**Quoted passage:**
* START *

Jean v. Bucknell Univ.

Decision Date16 April 2021
Docket NumberNo. 4:20-CV-01722,4:20-CV-01722
Citation534 F.Supp.3d 404
Parties John JEAN, Plaintiff, v. BUCKNELL UNIVERSITY, et al., Defendants.
CourtU.S. District Court — Middle District of Pennsylvania

Aaron J. Freiwald, Laura Laughlin, Layser & Freiwald, P.C., Philadelphia, PA, for Plaintiff.

Adam Ryan Martin, Troutman Pepper Hamilton Sanders LLP, Harrisburg, PA, Michael E. Baughman, Troutman Pepper Hamilton Sanders LLP, Philadelphia, PA, for Defendant Bucknell University.

Gary L. Weber, Jessica L. Harlow, Mitchell Gallagher, P.C., Williamsport, PA, for Defendant Kappa Delta Rho - Iota Chapter.

Owen M. Coleman, Harry T. Coleman, Law Office of Harry T. Coleman, Carbondale, PA, for Defendant William C. Babcock.

E. Laurence Kates, Mintzer Sarowitz Zeris Ledva & Meyers, Philadelphia, PA, Genevieve E. Barr, O'Donnel & Barr Law Group, LLP, Hanover, PA, Justin A. Tomevi, Barley Snyder, York, PA, for Defendant Dillon Duttera.

* END *

**The tasks:**
**1.** According to the case header, on what date was the case decided?
**2.** Please pick up the case header after its last line and keep writing.
The material that follows has no connection to the case header.

**Records provided:**

* START *

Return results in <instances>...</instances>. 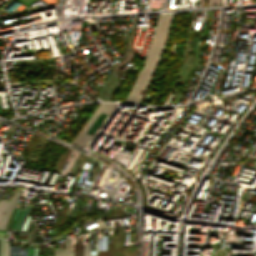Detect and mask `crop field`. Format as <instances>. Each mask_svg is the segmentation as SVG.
I'll return each mask as SVG.
<instances>
[{
    "label": "crop field",
    "mask_w": 256,
    "mask_h": 256,
    "mask_svg": "<svg viewBox=\"0 0 256 256\" xmlns=\"http://www.w3.org/2000/svg\"><path fill=\"white\" fill-rule=\"evenodd\" d=\"M173 15H163L159 14V18L156 23L154 37L152 43L149 47L147 55L145 57L146 61L142 71L139 72L137 76V81L135 82L129 97L125 102L138 103L141 95H138L139 88L146 89L148 82L153 74V71L159 61L160 55L163 51V47L169 33L170 22Z\"/></svg>",
    "instance_id": "crop-field-1"
},
{
    "label": "crop field",
    "mask_w": 256,
    "mask_h": 256,
    "mask_svg": "<svg viewBox=\"0 0 256 256\" xmlns=\"http://www.w3.org/2000/svg\"><path fill=\"white\" fill-rule=\"evenodd\" d=\"M138 16H135L134 18V23H133V27L131 30V35L129 38V42L126 46V50L124 53V57L122 59H119L120 61L116 62L112 71H111V76L114 77H120L122 72L119 71L121 65L125 64L126 62H128L130 59H132L134 52L133 50L129 47L131 40L133 38V34H134V30H135V24H136V20H137ZM114 77H108V79L106 80L105 84H103L101 91L99 92V94L97 95L98 97H100L103 101H108L109 98L111 97V95L113 94V92L115 91L116 87L118 86V84L120 83L121 79H117Z\"/></svg>",
    "instance_id": "crop-field-2"
},
{
    "label": "crop field",
    "mask_w": 256,
    "mask_h": 256,
    "mask_svg": "<svg viewBox=\"0 0 256 256\" xmlns=\"http://www.w3.org/2000/svg\"><path fill=\"white\" fill-rule=\"evenodd\" d=\"M115 105L116 103L100 104L95 113L92 115L91 119L87 121L79 135L75 138V140L72 143L80 145L82 147L87 146V144L90 142L92 138L91 135L85 134L87 130L90 128V126L93 124V122L96 120V118L99 116L101 112L110 114Z\"/></svg>",
    "instance_id": "crop-field-3"
},
{
    "label": "crop field",
    "mask_w": 256,
    "mask_h": 256,
    "mask_svg": "<svg viewBox=\"0 0 256 256\" xmlns=\"http://www.w3.org/2000/svg\"><path fill=\"white\" fill-rule=\"evenodd\" d=\"M20 194H21L20 192L15 191L14 195L10 199L9 203H8V200H0V217H1V215H2L6 205L8 203V205H7V207H6L5 211H4L5 214H3L1 219H0V229H4L6 221L9 218V216H10V214H11V212H12V210H13L16 202H17V199L20 196Z\"/></svg>",
    "instance_id": "crop-field-4"
},
{
    "label": "crop field",
    "mask_w": 256,
    "mask_h": 256,
    "mask_svg": "<svg viewBox=\"0 0 256 256\" xmlns=\"http://www.w3.org/2000/svg\"><path fill=\"white\" fill-rule=\"evenodd\" d=\"M71 240H65V249H55L54 256H73L70 252ZM90 253V237L84 238V256H89Z\"/></svg>",
    "instance_id": "crop-field-5"
},
{
    "label": "crop field",
    "mask_w": 256,
    "mask_h": 256,
    "mask_svg": "<svg viewBox=\"0 0 256 256\" xmlns=\"http://www.w3.org/2000/svg\"><path fill=\"white\" fill-rule=\"evenodd\" d=\"M10 245L7 240L1 239L0 256H9Z\"/></svg>",
    "instance_id": "crop-field-6"
},
{
    "label": "crop field",
    "mask_w": 256,
    "mask_h": 256,
    "mask_svg": "<svg viewBox=\"0 0 256 256\" xmlns=\"http://www.w3.org/2000/svg\"><path fill=\"white\" fill-rule=\"evenodd\" d=\"M202 2H203V0H200L199 7H202ZM219 3H220V0H208L207 6L219 5Z\"/></svg>",
    "instance_id": "crop-field-7"
}]
</instances>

* END *

**Answers:**
**1.** 16 April 2021

**2.**
Andrew Read Benedict, Sharon Piper Donovan, Bardsley, Benedict & Cholden, LLP, Philadelphia, PA, for Defendant Nicholas Zanghetti.

MEMORANDUM OPINION

Matthew W. Brann, United States District Judge

Pending before this Court is Defendant Bucknell University's motion to dismiss.1 On September 22, 2020, Plaintiff John Jean commenced this suit against Bucknell, the National Fraternity of Kappa Delta Rho ("Kappa Delta Rho"), the Kappa Delta Rho Iota Chapter (the "Iota Chapter") located on Bucknell's campus, and three members of the Iota Chapter.2 Jean alleges that he was hazed during an event that took place from September 10-11, 2020.3

This motion is now ripe for disposition; for the following reasons, Bucknell's motion to dismiss is granted.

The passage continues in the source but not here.